Alle orthodoxen Christinnen und Christen in der Ukraine seien aufgefordert, "sich nicht nur theoretisch, sondern auch in der Praxis des täglichen Lebens zu vereinen, um eine Ortskirche zu werden und von allen anderen orthodoxen Schwesterkirchen anerkannt zu werden". Das alles werde freilich nicht über Nacht geschehen. Man dürfe nicht vergessen, dass in der Geschichte der Orthodoxie auch die Autokephalie anderer Kirchen nicht sofort von allen anderen anerkannt wurde. "Wir dürfen nicht ungeduldig sein", so Patriarch Bartholomaios.
In der Ukraine gibt es neben der OKU die Ukrainisch-Orthodoxe Kirche (UOK), die früher zum Moskauer Patriarchat gehörte. Das Ökumenische Patriarchat von Konstantinopel hatte Anfang 2019 die Autokephalie der OKU anerkannt. Die OKU wird bislang außer vom Ökumenischen Patriarchat auch von der Kirche von Griechenland, der Kirche von Zypern und dem Patriarchat von Alexandria anerkannt.
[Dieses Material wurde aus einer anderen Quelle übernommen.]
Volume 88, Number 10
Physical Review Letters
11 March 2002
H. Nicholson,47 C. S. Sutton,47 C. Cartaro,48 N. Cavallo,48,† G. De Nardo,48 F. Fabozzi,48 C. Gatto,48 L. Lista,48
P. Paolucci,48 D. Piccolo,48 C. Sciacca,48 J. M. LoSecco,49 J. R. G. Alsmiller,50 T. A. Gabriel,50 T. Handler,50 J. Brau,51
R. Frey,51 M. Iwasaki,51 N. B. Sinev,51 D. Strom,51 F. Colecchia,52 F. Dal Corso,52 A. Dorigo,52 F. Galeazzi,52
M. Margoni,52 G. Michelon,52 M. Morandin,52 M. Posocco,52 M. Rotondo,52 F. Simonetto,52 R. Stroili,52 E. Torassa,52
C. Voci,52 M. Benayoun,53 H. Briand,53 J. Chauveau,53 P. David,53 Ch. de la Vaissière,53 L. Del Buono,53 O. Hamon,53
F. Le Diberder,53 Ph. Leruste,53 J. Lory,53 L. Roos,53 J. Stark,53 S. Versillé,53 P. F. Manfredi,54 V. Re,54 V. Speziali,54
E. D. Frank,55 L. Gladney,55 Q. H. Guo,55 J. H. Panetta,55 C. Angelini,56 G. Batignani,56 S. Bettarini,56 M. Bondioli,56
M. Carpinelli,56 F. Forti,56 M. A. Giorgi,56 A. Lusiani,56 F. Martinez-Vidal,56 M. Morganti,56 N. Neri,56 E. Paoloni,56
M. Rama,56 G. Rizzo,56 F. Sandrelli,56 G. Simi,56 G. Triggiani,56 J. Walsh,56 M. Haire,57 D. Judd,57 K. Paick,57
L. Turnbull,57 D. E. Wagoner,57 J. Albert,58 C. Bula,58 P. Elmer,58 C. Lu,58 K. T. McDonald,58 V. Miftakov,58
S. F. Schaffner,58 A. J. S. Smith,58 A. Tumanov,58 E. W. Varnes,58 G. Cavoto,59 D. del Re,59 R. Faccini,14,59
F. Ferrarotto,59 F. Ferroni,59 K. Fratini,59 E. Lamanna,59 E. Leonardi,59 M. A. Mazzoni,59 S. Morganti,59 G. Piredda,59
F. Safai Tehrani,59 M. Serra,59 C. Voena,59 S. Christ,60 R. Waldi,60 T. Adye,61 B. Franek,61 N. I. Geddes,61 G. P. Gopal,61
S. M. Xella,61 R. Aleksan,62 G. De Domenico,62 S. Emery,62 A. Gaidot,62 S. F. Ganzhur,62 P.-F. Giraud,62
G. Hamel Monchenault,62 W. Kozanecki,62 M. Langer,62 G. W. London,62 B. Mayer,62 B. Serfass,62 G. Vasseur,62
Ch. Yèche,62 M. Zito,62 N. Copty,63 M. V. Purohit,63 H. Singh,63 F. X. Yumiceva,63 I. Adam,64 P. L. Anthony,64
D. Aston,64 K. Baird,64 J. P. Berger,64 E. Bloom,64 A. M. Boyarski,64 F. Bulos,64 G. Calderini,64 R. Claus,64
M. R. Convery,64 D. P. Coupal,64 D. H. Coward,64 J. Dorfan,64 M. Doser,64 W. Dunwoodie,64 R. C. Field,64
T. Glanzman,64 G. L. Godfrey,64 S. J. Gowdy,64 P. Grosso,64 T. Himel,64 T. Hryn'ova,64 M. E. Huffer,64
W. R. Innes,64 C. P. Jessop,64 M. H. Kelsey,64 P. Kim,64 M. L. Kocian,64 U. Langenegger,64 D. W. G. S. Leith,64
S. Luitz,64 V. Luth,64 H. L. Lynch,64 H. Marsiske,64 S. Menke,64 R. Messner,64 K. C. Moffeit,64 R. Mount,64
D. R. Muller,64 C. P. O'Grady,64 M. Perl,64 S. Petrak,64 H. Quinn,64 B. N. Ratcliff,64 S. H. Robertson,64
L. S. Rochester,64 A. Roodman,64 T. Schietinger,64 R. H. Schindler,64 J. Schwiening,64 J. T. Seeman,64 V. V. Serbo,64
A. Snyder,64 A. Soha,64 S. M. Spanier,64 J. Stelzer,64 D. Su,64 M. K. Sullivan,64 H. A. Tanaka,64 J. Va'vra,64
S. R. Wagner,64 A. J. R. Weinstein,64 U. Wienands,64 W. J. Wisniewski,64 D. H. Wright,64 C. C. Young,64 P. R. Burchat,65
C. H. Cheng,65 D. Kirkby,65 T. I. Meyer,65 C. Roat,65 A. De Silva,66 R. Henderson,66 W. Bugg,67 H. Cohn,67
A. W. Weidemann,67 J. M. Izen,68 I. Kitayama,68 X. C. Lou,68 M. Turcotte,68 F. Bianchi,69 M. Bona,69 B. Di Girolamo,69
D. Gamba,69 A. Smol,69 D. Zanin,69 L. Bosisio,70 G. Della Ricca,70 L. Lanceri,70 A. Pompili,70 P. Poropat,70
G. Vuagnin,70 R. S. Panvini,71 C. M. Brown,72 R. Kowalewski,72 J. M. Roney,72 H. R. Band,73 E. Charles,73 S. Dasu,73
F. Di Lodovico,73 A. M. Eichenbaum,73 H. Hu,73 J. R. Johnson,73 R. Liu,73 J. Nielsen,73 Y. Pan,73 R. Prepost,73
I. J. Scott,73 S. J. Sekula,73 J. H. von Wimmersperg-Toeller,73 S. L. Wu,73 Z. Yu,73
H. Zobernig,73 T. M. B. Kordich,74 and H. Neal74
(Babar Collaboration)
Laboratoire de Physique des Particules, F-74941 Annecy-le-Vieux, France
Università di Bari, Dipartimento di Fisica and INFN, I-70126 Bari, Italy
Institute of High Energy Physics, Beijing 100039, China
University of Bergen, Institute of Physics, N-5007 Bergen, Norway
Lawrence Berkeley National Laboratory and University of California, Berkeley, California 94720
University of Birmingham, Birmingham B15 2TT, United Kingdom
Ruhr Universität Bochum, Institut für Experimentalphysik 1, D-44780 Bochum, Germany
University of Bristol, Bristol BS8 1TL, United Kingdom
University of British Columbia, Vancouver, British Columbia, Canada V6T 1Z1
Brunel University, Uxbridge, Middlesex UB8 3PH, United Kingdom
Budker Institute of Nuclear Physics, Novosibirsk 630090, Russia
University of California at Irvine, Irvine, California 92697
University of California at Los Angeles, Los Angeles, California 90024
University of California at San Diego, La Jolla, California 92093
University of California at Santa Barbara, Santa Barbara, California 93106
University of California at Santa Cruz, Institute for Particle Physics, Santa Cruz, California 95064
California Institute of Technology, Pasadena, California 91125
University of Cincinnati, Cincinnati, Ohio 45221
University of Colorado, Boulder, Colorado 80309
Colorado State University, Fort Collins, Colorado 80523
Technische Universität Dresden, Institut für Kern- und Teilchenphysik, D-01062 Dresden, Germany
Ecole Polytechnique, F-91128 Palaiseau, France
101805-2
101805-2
Mit der Unabhängigkeit der Ukraine habe auch ein Recht auf eine eigenständige orthodoxe Kirche bestanden, betonte Patriarch Bartholomaios im Interview. Es sei aber ein Fehler gewesen, dass die ukrainische Kirche zunächst vom Moskauer Patriarchat die Autokephalie erbeten habe. "Sie hätten sich an das Ökumenische Patriarchat wenden müssen", so Bartholomaios. Es sei das alleinige Recht des Ökumenischen Patriarchen, diese Unabhängigkeit zu gewähren - wie der Ökumenische Patriarch auch dem Moskauer Patriarchat im 16. Jahrhundert die Autokephalie gewährt habe.
Bartholomaios wies auch noch auf weitere Vorrechte Konstantinopels hin, auf die das Ökumenische Patriarchat niemals verzichten werde. Freilich gehe es dabei nicht um die Ausübung von Macht, sondern um einen Dienst für die anderen orthodoxen Kirchen. Weder seine Vorgänger noch er selbst hätten diese Vorrechte jemals missbraucht, hielt Bartholomaios fest.
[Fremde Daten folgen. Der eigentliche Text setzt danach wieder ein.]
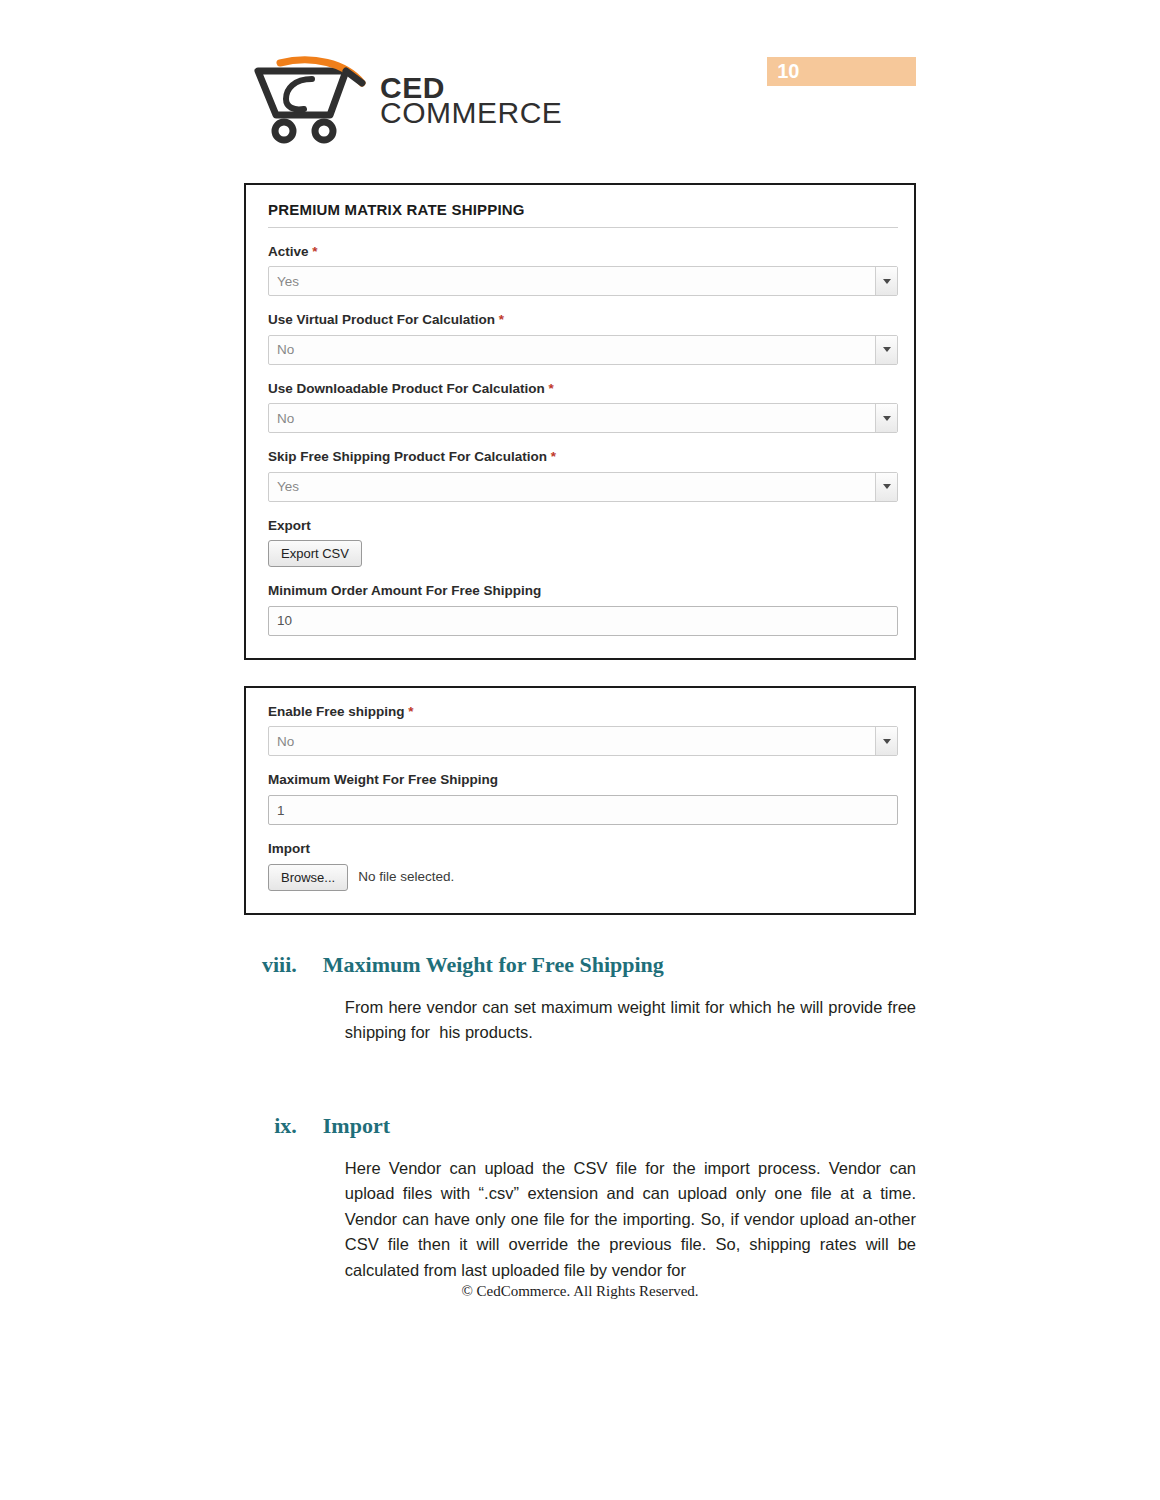CED COMMERCE
10
PREMIUM MATRIX RATE SHIPPING
Active *
Yes
Use Virtual Product For Calculation *
No
Use Downloadable Product For Calculation *
No
Skip Free Shipping Product For Calculation *
Yes
Export Export CSV
Minimum Order Amount For Free Shipping
Enable Free shipping *
No
Maximum Weight For Free Shipping
Import
Browse... No file selected.
viii. Maximum Weight for Free Shipping
From here vendor can set maximum weight limit for which he will provide free shipping for his products.
ix. Import
Here Vendor can upload the CSV file for the import process. Vendor can upload files with “.csv” extension and can upload only one file at a time. Vendor can have only one file for the importing. So, if vendor upload an-other CSV file then it will override the previous file. So, shipping rates will be calculated from last uploaded file by vendor for
© CedCommerce. All Rights Reserved.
Er sei stets um mehr innerorthodoxe Einheit und Einmütigkeit bemüht gewesen, führte Bartholomaios weiter aus. Deshalb habe er trotz der eigentlich klaren rechtlichen Grundlagen zugestimmt, dass die Frage der Gewährung der Auokephalie beim Panorthodoxen Konzil auf Kreta 2016 behandelt wird. Man sei im Vorfeld auch schon sehr weit bei den Überlegungen zu einem neuen Prozedere gekommen, dann musste das Thema wegen fehlender Zustimmung von Seiten der Russischen Kirche aber von der Tagesordnung genommen werden. Obwohl letztlich sogar vier orthodoxe Kirchen dem Konzil fernblieben, wollte Bartholomaios doch festhalten, dass es "erfolgreich durchgeführt" werden konnte.
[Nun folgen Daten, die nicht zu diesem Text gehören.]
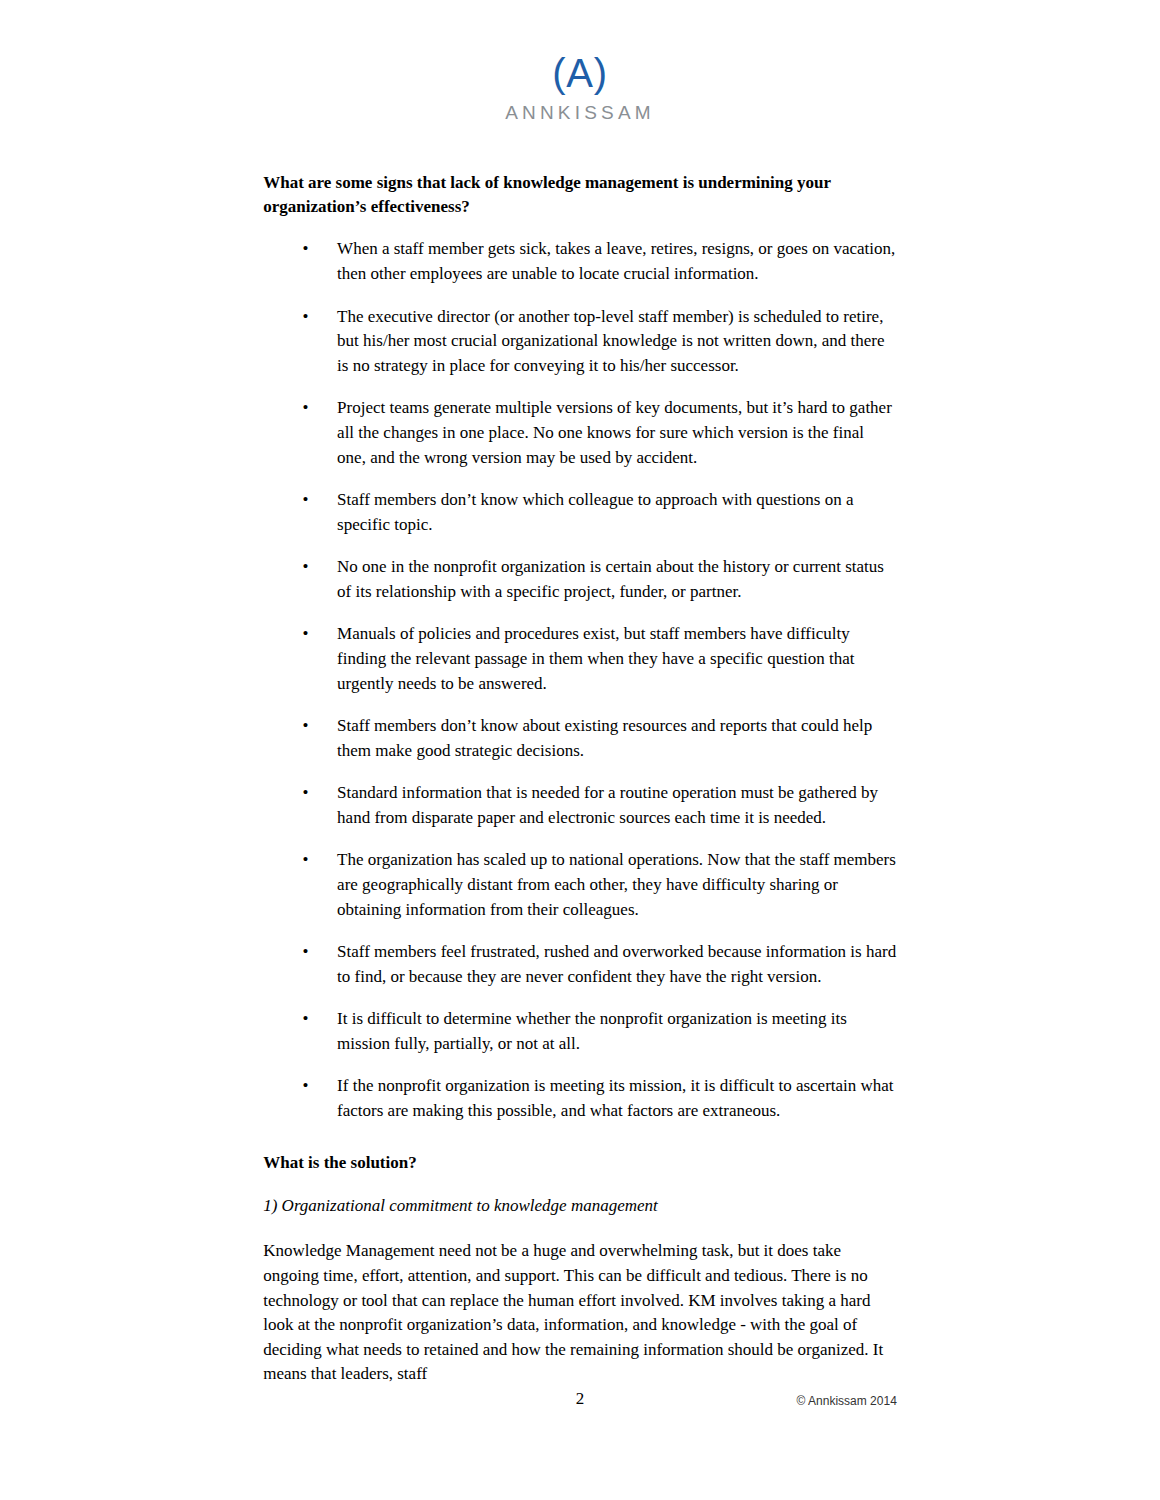(A)
ANNKISSAM
What are some signs that lack of knowledge management is undermining your organization’s effectiveness?
When a staff member gets sick, takes a leave, retires, resigns, or goes on vacation, then other employees are unable to locate crucial information.
The executive director (or another top-level staff member) is scheduled to retire, but his/her most crucial organizational knowledge is not written down, and there is no strategy in place for conveying it to his/her successor.
Project teams generate multiple versions of key documents, but it’s hard to gather all the changes in one place. No one knows for sure which version is the final one, and the wrong version may be used by accident.
Staff members don’t know which colleague to approach with questions on a specific topic.
No one in the nonprofit organization is certain about the history or current status of its relationship with a specific project, funder, or partner.
Manuals of policies and procedures exist, but staff members have difficulty finding the relevant passage in them when they have a specific question that urgently needs to be answered.
Staff members don’t know about existing resources and reports that could help them make good strategic decisions.
Standard information that is needed for a routine operation must be gathered by hand from disparate paper and electronic sources each time it is needed.
The organization has scaled up to national operations. Now that the staff members are geographically distant from each other, they have difficulty sharing or obtaining information from their colleagues.
Staff members feel frustrated, rushed and overworked because information is hard to find, or because they are never confident they have the right version.
It is difficult to determine whether the nonprofit organization is meeting its mission fully, partially, or not at all.
If the nonprofit organization is meeting its mission, it is difficult to ascertain what factors are making this possible, and what factors are extraneous.
What is the solution?
1) Organizational commitment to knowledge management
Knowledge Management need not be a huge and overwhelming task, but it does take ongoing time, effort, attention, and support. This can be difficult and tedious. There is no technology or tool that can replace the human effort involved. KM involves taking a hard look at the nonprofit organization’s data, information, and knowledge - with the goal of deciding what needs to retained and how the remaining information should be organized. It means that leaders, staff
2
© Annkissam 2014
Wie der Patriarch im Interview weiter betonte, sehe er zum Dialog mit den Kirchen und Religionen keine Alternative: "Diese Dialoge werden uns eines Tages zur Einheit führen. Bis dahin müssen Menschen, Kulturen und Glaubensrichtungen zum Wohle der Menschheit zusammenarbeiten." Er hob die bilateralen Dialoge mit der katholischen, lutherischen und anglikanischen Kirche hervor. Seit etwa 40 Jahren würden auch akademische Dialoge mit dem Judentum und dem Islam stattfinden.
Bartholomaios leitet seit 1991 das Ökumenische Patriarchat von Konstantinopel. Zur Frage, ob er es bereue, dieses "Kreuz" auf sich genommen zu haben, sagte der Patriarch: "Ich bereue es nicht. Der Thron von Konstantinopel - mit seiner Geschichte und seinem Zeugnis so vieler Jahrhunderte - darf nicht unbesetzt bleiben. Unsere Gemeinde in Konstantinopel ist klein, aber in der Diaspora ist sie viel größer, und alle blicken auf die Mutter Kirche, unser heiliges Zentrum, und suchen dort eine Stimme der Unterstützung, Ermutigung und des christlichen Zeugnisses. Und genau darum haben wir uns all die Jahre bemüht; mit Gottes Gnade."